By 2006, American Community Newspapers was enjoying EBITDA returns of $16.9M on $76.8M in revenue, and was recognized as an attractive acquisition target by Courtside Acquisitions. Carr represented the ownership group through six months of complex negotiations and SEC reviews, which culminated in an agreement in 2007 for the sale and merger of ACN for $202M, 11 times trailing EBITDA.  After the sale and merger of Courtside and American Community Newspapers Carr was named President and CEO and elected Chairman of the Board by the public shareholders.

 Soon after the completion of the sale of ACN, the publishing industry was hit by an unprecedented economic downturn that brought many of its competitors to their knees. With an onerous debt load due to the highly leveraged buy-out, ACN’s owners were left little room to manoeuvre, and filed for Chapter 11 in 2009. In an unusual move and reflecting a high level of confidence in Carr’s leadership capabilities, the banks retained Carr as their CEO and president through the transition. Without access to new operating capital, Gene was able to lead downsizing and restructuring initiatives to reduce debt, and exceeded budget targets by 20% during the restructuring. He successfully kept the company operating with no disruption of service to local communities, readers and advertisers, until the company was sold in July 2010. Carr continued as the CEO under the fourth ownership group of ACN in ten years through May of 2011.

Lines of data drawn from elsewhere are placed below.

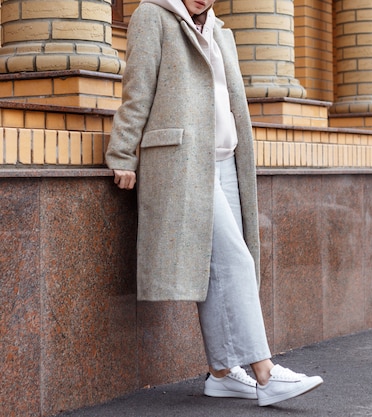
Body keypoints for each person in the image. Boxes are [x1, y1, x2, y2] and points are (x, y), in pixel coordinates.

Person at [105, 0, 323, 407]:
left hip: (226, 162)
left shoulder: (220, 30)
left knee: (219, 271)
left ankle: (222, 373)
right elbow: (138, 88)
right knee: (235, 261)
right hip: (184, 162)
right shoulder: (152, 16)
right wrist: (122, 153)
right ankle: (265, 373)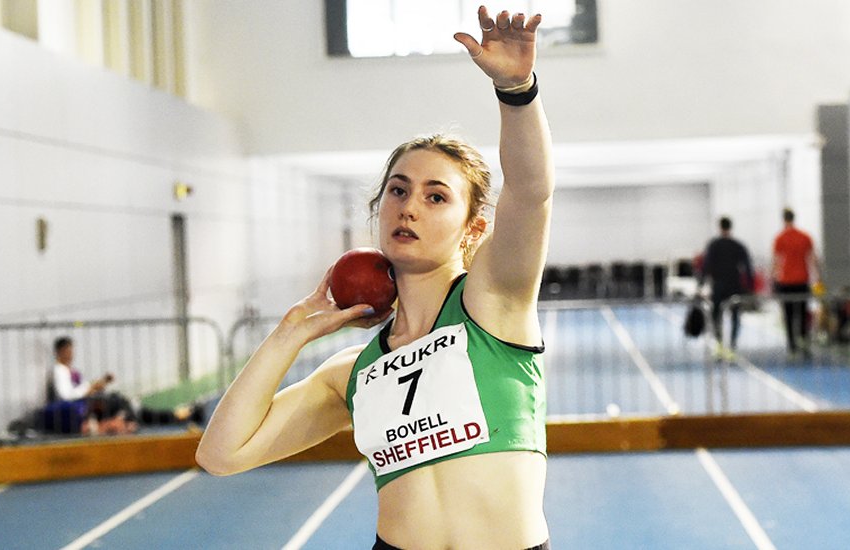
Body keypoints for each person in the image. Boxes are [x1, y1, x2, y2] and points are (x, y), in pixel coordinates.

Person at [196, 7, 553, 549]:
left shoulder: (491, 305)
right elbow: (220, 454)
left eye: (437, 196)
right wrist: (291, 331)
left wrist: (516, 88)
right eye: (398, 190)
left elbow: (530, 192)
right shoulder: (354, 372)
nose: (410, 207)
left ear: (473, 227)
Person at [47, 336, 203, 435]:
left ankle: (181, 414)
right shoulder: (58, 371)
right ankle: (179, 415)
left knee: (132, 407)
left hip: (88, 403)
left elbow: (81, 389)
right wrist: (91, 389)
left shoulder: (69, 370)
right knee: (126, 405)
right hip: (81, 407)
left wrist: (98, 384)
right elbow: (67, 395)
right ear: (60, 352)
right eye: (68, 350)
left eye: (71, 350)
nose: (71, 354)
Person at [698, 217, 754, 359]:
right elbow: (747, 266)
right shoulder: (737, 245)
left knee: (717, 315)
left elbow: (706, 265)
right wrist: (750, 285)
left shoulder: (714, 245)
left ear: (719, 227)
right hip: (734, 285)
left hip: (718, 285)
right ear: (731, 227)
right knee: (735, 316)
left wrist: (701, 283)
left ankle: (719, 344)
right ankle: (732, 345)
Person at [772, 208, 822, 358]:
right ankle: (803, 342)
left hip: (786, 281)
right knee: (802, 313)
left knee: (788, 315)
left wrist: (773, 280)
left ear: (783, 219)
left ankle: (792, 347)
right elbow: (813, 258)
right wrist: (818, 277)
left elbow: (776, 261)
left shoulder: (780, 238)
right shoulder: (805, 237)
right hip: (802, 280)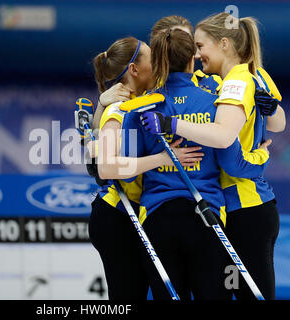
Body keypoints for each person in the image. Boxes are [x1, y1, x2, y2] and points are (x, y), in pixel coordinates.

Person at [142, 13, 285, 300]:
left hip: (244, 203)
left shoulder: (234, 83)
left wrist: (259, 156)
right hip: (233, 206)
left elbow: (224, 139)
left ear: (223, 44)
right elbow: (278, 124)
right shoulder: (243, 75)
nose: (195, 53)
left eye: (199, 45)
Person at [87, 36, 204, 300]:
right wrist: (165, 158)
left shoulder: (143, 100)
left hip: (137, 212)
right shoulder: (118, 107)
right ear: (134, 70)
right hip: (116, 216)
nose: (161, 64)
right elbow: (106, 167)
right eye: (153, 59)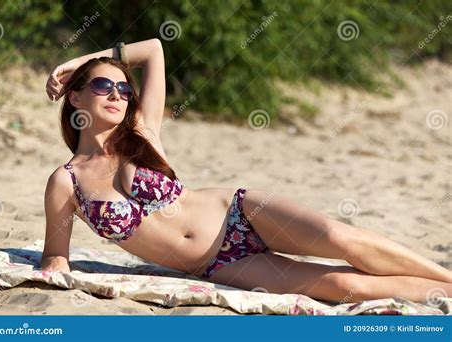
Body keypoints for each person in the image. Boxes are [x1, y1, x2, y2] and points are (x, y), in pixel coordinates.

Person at [42, 38, 451, 304]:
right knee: (346, 287)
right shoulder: (67, 182)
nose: (117, 94)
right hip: (217, 264)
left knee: (339, 238)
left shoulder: (142, 130)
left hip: (237, 211)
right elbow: (56, 259)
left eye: (123, 89)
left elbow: (152, 50)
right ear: (75, 97)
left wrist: (82, 60)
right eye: (101, 86)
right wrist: (56, 269)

 Through his company, GCP Consultants LLC, Gene currently provides Interim Executive Management, Consulting, and Board Governance expertise to corporations and industry associations that are embarking on a significant change agenda related to financial or strategic restructuring, merger & acquisition activity, and expansions into new markets. Most recently Carr was hired as the interim CEO to turnaround a diverse set of assets for Sandton Capital Partners. Under his leadership he turned around declining revenues and EBITDA that lead to the successful outcome of selling the  radio stations Star Radio Group (5 radio stations) to Alpha Media, DSP Towers (4 different towers) to InSite Towers, daily and weekly newspapers, the number-one digital site in between Richmond, Virginia and the District of Columbia along with the most technically proficient manufacturing center in the US and only three in the world to Berkshire Hathaway Media Group and a real estate portfolio consisting of 7-different parcels including 2-large commercial office complexes to 6-different buyers in 19 months.

 Carr and his firm GCP Consultants client lists include private equity firms, both large and small media firms, e-commerce and digital businesses, business sell side brokers, real estate holdings and health care and other industries.    

Instrumental to Gene Carr’s success as a leader, both in good times and in bad, is a pragmatic “role-up-his-sleeves” approach that enables him to hone in on the root causes - and not just the symptoms - of inefficiency and barriers to growth.  By engaging staff at all organizational levels in identifying and solving problems, and taking the time to listen to the perspectives of stakeholders both inside and outside the organization, Carr is able to put in place a business transformation plan that delivers immediate and quantifiable results.